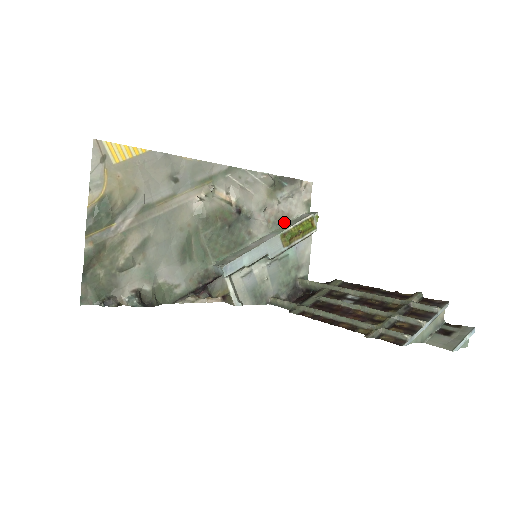
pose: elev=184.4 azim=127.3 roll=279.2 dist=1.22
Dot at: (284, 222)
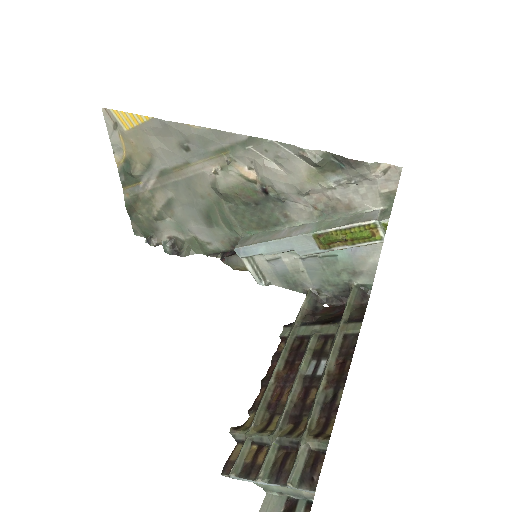
Dot at: (341, 213)
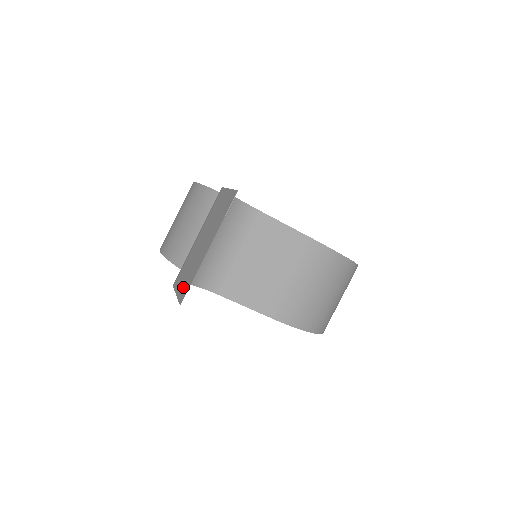
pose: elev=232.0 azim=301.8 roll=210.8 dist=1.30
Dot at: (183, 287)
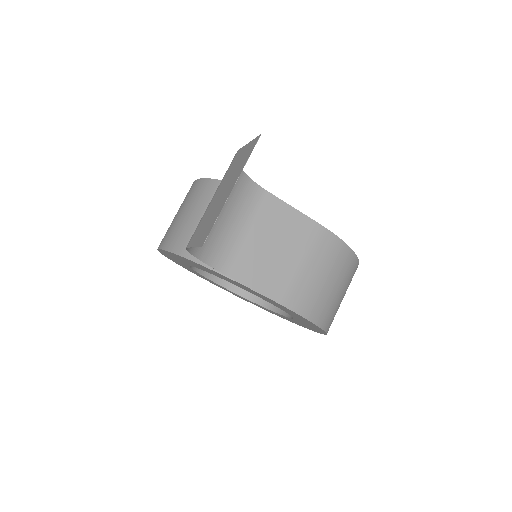
Dot at: (203, 235)
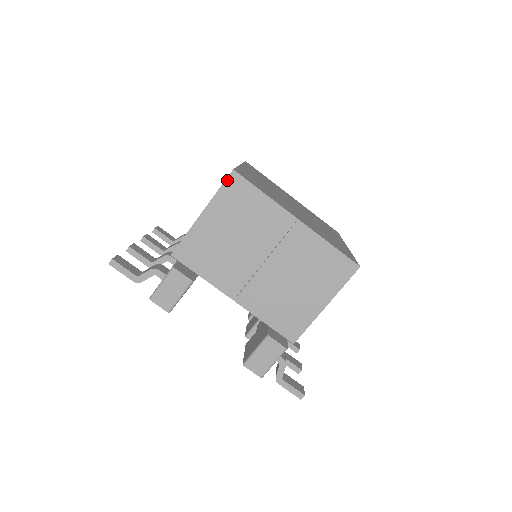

#####

- _Task description_
Can you transcribe every text line of the records above exactly, leaving out the pictures?

- _Full solution_
pose: elev=184.4 azim=127.3 roll=279.2 dist=1.22
Dot at: (284, 222)
Dot at: (341, 213)
pose: elev=232.0 azim=301.8 roll=210.8 dist=1.30
Dot at: (183, 287)
Dot at: (203, 235)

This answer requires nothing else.